Girl Granted Visa to Help Sick Sister in N.J.

The 7-year-old sister will come to the states to donate bone marrow to her sister, a U.S citizen.

Federal officials will provide a humanitarian visa so a 5-year-old New Jersey girl can get a life-saving bone marrow transplant from her Salvadoran sister. 

The decision announced Friday night by U.S. Sen. Robert Menendez means the U.S. Citizenship and Immigration Services will allow 7-year-old Gisselle Bonilla Ramirez to come to the United States to donate marrow to her sister, Yarelis Bonilla. The younger girl is an American citizen who is undergoing chemotherapy for leukemia.
    
She's expected to arrive in the United States sometime within the next 30 days.
    
Doctors had determined Gisselle was a perfect match after Yarelis' family was tested. But the U.S. State Department twice denied a visitor visa that would let Giselle stay up to three months.
    
The humanitarian visa allows her to travel to New Jersey strictly for the transplant.
 
"This is a victory of common sense over bureaucracy to help save a child's life," said Menendez, D-N.J., whose office had been working with the family and federal agencies in recent days to expedite the approval process. "In the last few hours and days we have been able to put government to work to do what's right."
 
Speaking at a news conference, Menendez said he received word of the decision Friday afternoon.
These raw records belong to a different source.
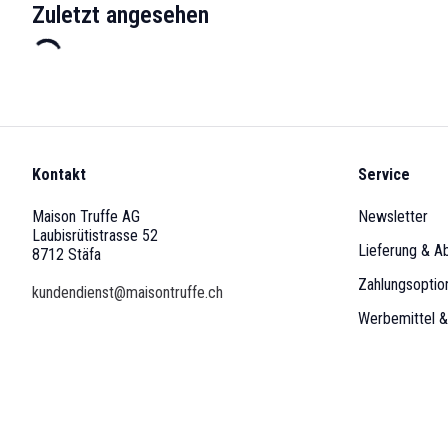
Zuletzt angesehen
Kontakt
Service
Maison Truffe AG
Newsletter
Laubisrütistrasse 52
Lieferung & A
8712 Stäfa
Zahlungsoptio
kundendienst@maisontruffe.ch
Werbemittel 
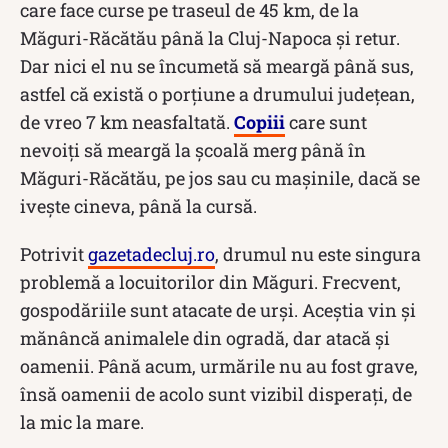
care face curse pe traseul de 45 km, de la
Măguri-Răcătău până la Cluj-Napoca şi retur.
Dar nici el nu se încumetă să meargă până sus,
astfel că există o porţiune a drumului judeţean,
de vreo 7 km neasfaltată.
Copiii
care sunt
nevoiți să meargă la școală merg până în
Măguri-Răcătău, pe jos sau cu mașinile, dacă se
ivește cineva, până la cursă.
Potrivit
gazetadecluj.ro
, drumul nu este singura
problemă a locuitorilor din Măguri. Frecvent,
gospodăriile sunt atacate de urși. Aceștia vin și
mănâncă animalele din ogradă, dar atacă și
oamenii. Până acum, urmările nu au fost grave,
însă oamenii de acolo sunt vizibil disperați, de
la mic la mare.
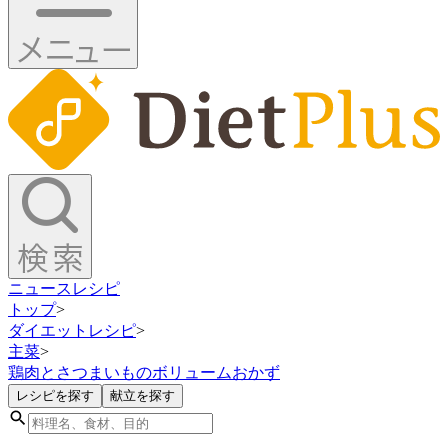
ニュース
レシピ
トップ
>
ダイエットレシピ
>
主菜
>
鶏肉とさつまいものボリュームおかず
レシピを探す
献立を探す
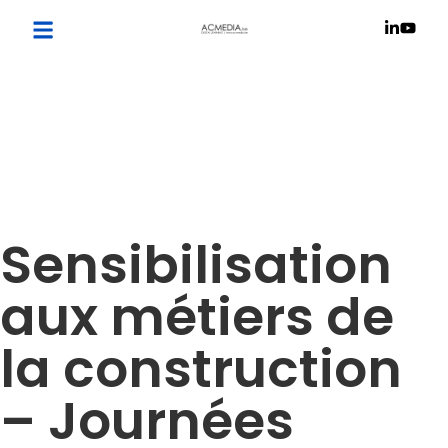
Sensibilisation
aux métiers de
la construction
– Journées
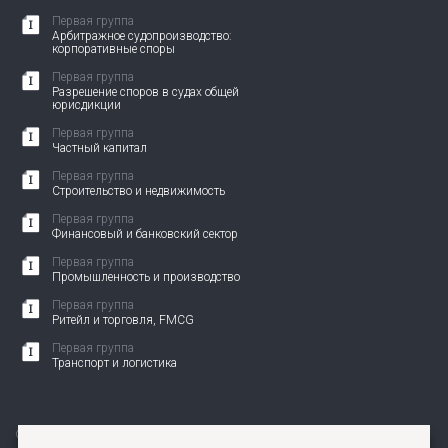
Первая группа
Арбитражное судопроизводство:
корпоративные споры
Первая группа
Разрешение споров в судах общей
юрисдикции
Первая группа
Частный капитал
Первая группа
Строительство и недвижимость
Первая группа
Финансовый и банковский сектор
Первая группа
Промышленность и производство
Первая группа
Ритейл и торговля, FMCG
Первая группа
Транспорт и логистика
© 2010-2026 АНП ЗЕНИТ. Все права защищены.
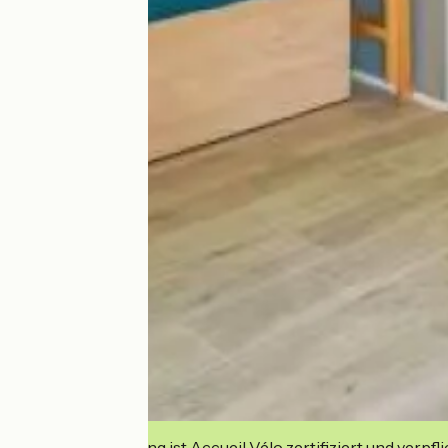
Diese Einrichtung ist Accueil Vélo zertifiziert und verpfl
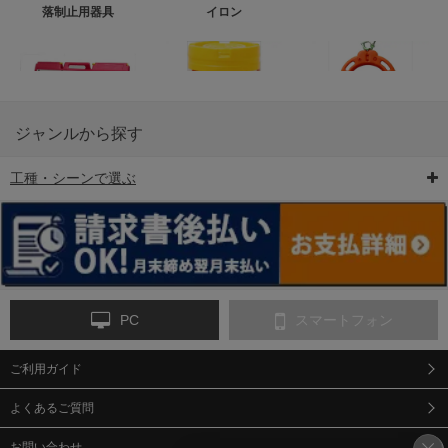
落制止用器具
イロン
ジャンルから探す
工種・シーンで選ぶ
6-矢印板/LED矢印板
7-クッションドラム
8-バリケード・フェ
ンス
PC
スマートフォン
ご利用ガイド
9-点字マット・タイ
10-樹脂製敷板・養生
11-段差解消マット/
ヤストッパー
用ゴムマット
スロープ
よくあるご質問
お問い合わせ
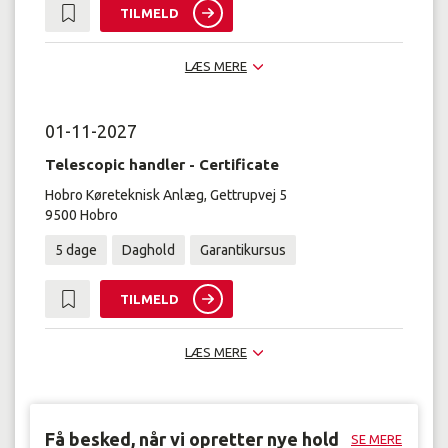
TILMELD
LÆS MERE
01-11-2027
Telescopic handler - Certificate
Hobro Køreteknisk Anlæg, Gettrupvej 5
9500 Hobro
5 dage
Daghold
Garantikursus
TILMELD
LÆS MERE
Få besked, når vi opretter nye hold
SE MERE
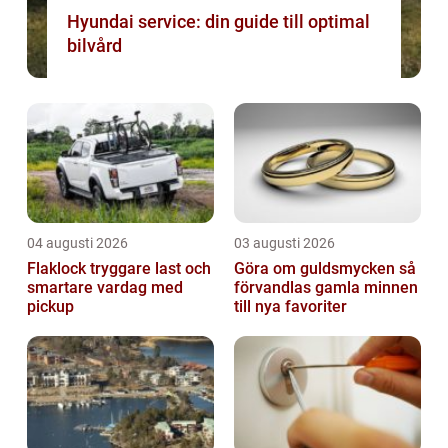
Hyundai service: din guide till optimal
bilvård
04 augusti 2026
03 augusti 2026
Flaklock tryggare last och
Göra om guldsmycken så
smartare vardag med
förvandlas gamla minnen
pickup
till nya favoriter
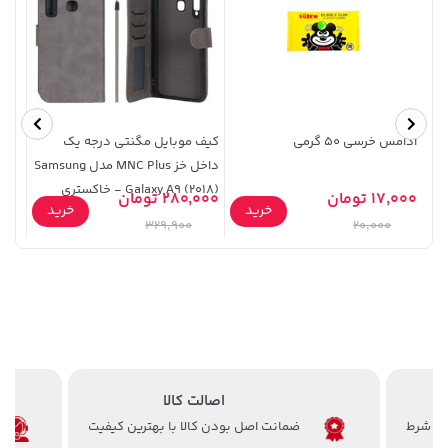
آدامس خرسی 50 گرمی
کیف موبایل مگنتی درجه یک
قاب 
3,079,000 تومان
داخل خز MNC Plus مدل Samsung
145,000 تومان
خرید
خرید
Galaxy A9 (2018) - خاکستری
4,079,000
17,000 تومان
280,000 تومان
خرید
خرید
9,900
(پک 
329,900
20,000
اصالت کالا
100,000 تومان
ضمانت اصل بودن کالا با بهترین کیفیت
خرید
2,729,000 تومان
خرید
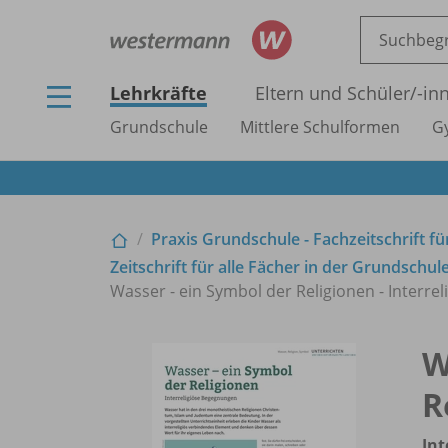
Lehrkräfte
Eltern und Schüler/
-in
Grundschule
Mittlere Schulformen
G
Praxis Grundschule - Fachzeitschrift f
Zeitschrift für alle Fächer in der Grundschul
Wasser - ein Symbol der Religionen - Interr
W
R
Int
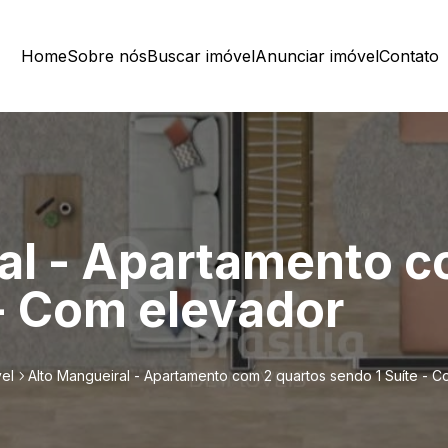
Home
Sobre nós
Buscar imóvel
Anunciar imóvel
Contato
al - Apartamento c
 - Com elevador
el
Alto Mangueiral - Apartamento com 2 quartos sendo 1 Suíte - 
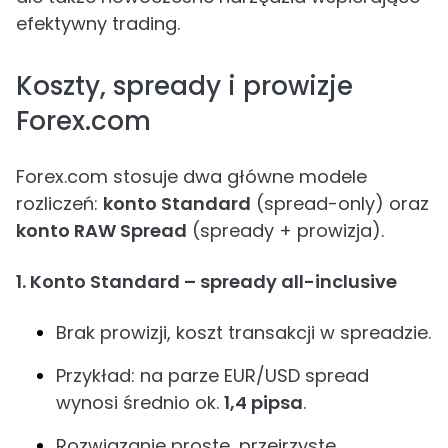
efektywny trading.
Koszty, spready i prowizje
Forex.com
Forex.com stosuje dwa główne modele
rozliczeń:
konto Standard
(spread-only) oraz
konto RAW Spread
(spready + prowizja).
1. Konto Standard – spready all-inclusive
Brak prowizji, koszt transakcji w spreadzie.
Przykład: na parze EUR/USD spread
wynosi średnio ok.
1,4 pipsa
.
Rozwiązanie proste, przejrzyste,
He previously had been told the effort to bring Gisselle to the U.S. for the transplant could take as long as one to two months.  
 
Menendez also praised the efforts of Mariam Habib, an attorney with the Newark-based chapter of the American Friends Service Committee, who is helping the family.
 
Bonilla was born in the U.S. and both her parents live here. Her sister lives with the girls' grandmother in El Salvador.
    
A letter in support of the humanitarian visa application from the head of Newark Beth Israel Medical Center, where Yarelis is being treated, said the child was diagnosed in May with "high risk acute lymphocytic leukemia." The letter describes the form of blood cancer as "life threatening and extremely serious," and with a poor prognosis.